Text to read:
-------------------------

-Re: Regarding moving specific blocks of data in HDFS
Karthiek C 2013-12-18, 23:59
Thank you for the quick response. I changed the bandwidth using
-setBalancerBandwidth" command and it works like a charm! Time to transfer
data is now proportional to the bandwidth I set.
On Wed, Dec 18, 2013 at 6:23 PM, Andrew Wang <[EMAIL PROTECTED]>wrote:
> Hi Karthiek,
> I haven't checked 1.0.4, but in 2.2.0 and onwards, there's this setting you
> can tweak up:
> By default, it's set to just 1MB/s, which is pretty slow. Again at least in
> 2.2.0, there's also `hdfs dfsadmin -setBalancerBandwidth` which can be used
> to adjust this config property at runtime.
> On Wed, Dec 18, 2013 at 2:40 PM, Karthiek C <[EMAIL PROTECTED]> wrote:
> > Hi all,
> > I am working on a research project where we are looking at algorithms to
> > "optimally" distribute data blocks in HDFS nodes. The definition of what
> > optimal is omitted for brevity.
> > I want to move specific blocks of a file that is *already* in HDFS. I am
> > able to achieve it using data transfer protocol (took cues from
> > module). But the operation turns out to be very time consuming. In my
> > cluster setup, to move 1 block of data (approximately 60 MB) from
> > data-node-1 to data-node-2 it takes nearly 60 seconds. A "dfs -put"
> > operation that copies the same file from data-node-1's local file system
> > data-node-2 takes just 1.4 seconds.
> > Any suggestions on how to speed up the movement of specific blocks?
> > Bringing down the running time is very important for us because this
> > operation may happen while executing a job.
> > I am using hadoop-1.0.4 version.
> > Thanks in advance!
> > Best,
> > Karthiek

-------------------------

The tasks:
1) Answer these questions from the thread about moving HDFS blocks:
(a) Which Hadoop version does Karthiek say he is using?
(b) What is the default rate of the setting Andrew Wang suggests tweaking?
(c) How long does the "dfs -put" operation take?
2) Reproduce the part of the thread about moving HDFS blocks between "On Wed, Dec 18, 2013 at 6:23" and "omitted for brevity.", inclusive.

Source excerpt:
-------------------------

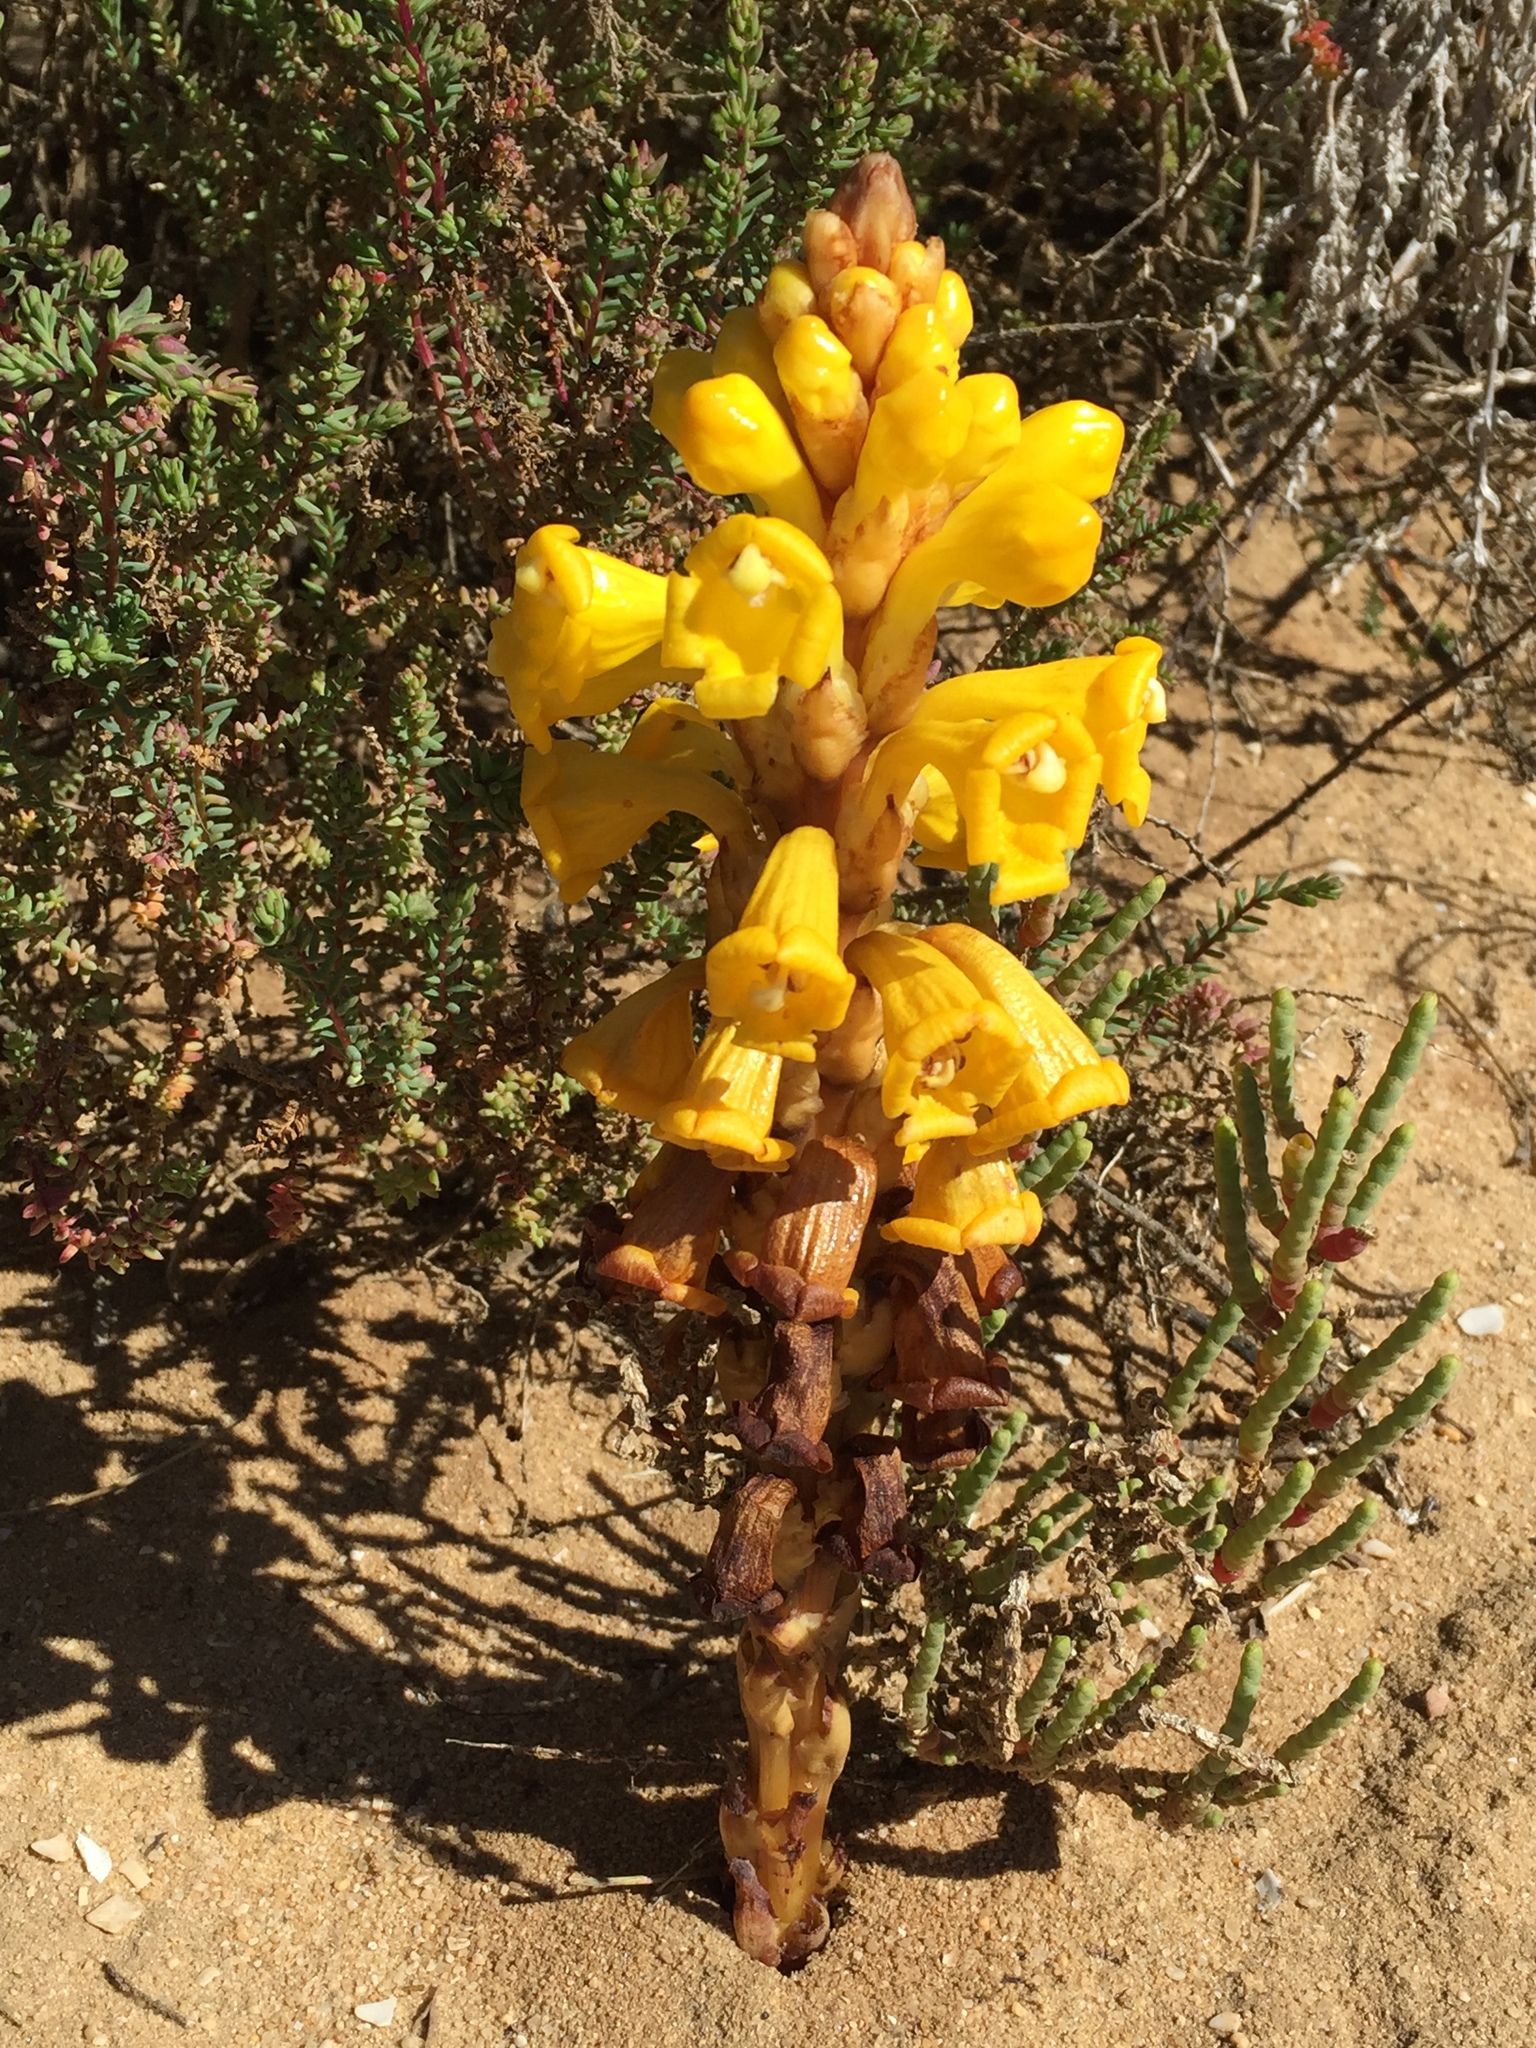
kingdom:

-------------------------

Expected answers:
1)
(a) hadoop-1.0.4
(b) 1MB/s
(c) 1.4 seconds

2)
On Wed, Dec 18, 2013 at 6:23 PM, Andrew Wang <[EMAIL PROTECTED]>wrote:
> Hi Karthiek,
> I haven't checked 1.0.4, but in 2.2.0 and onwards, there's this setting you
> can tweak up:
> By default, it's set to just 1MB/s, which is pretty slow. Again at least in
> 2.2.0, there's also `hdfs dfsadmin -setBalancerBandwidth` which can be used
> to adjust this config property at runtime.
> On Wed, Dec 18, 2013 at 2:40 PM, Karthiek C <[EMAIL PROTECTED]> wrote:
> > Hi all,
> > I am working on a research project where we are looking at algorithms to
> > "optimally" distribute data blocks in HDFS nodes. The definition of what
> > optimal is omitted for brevity.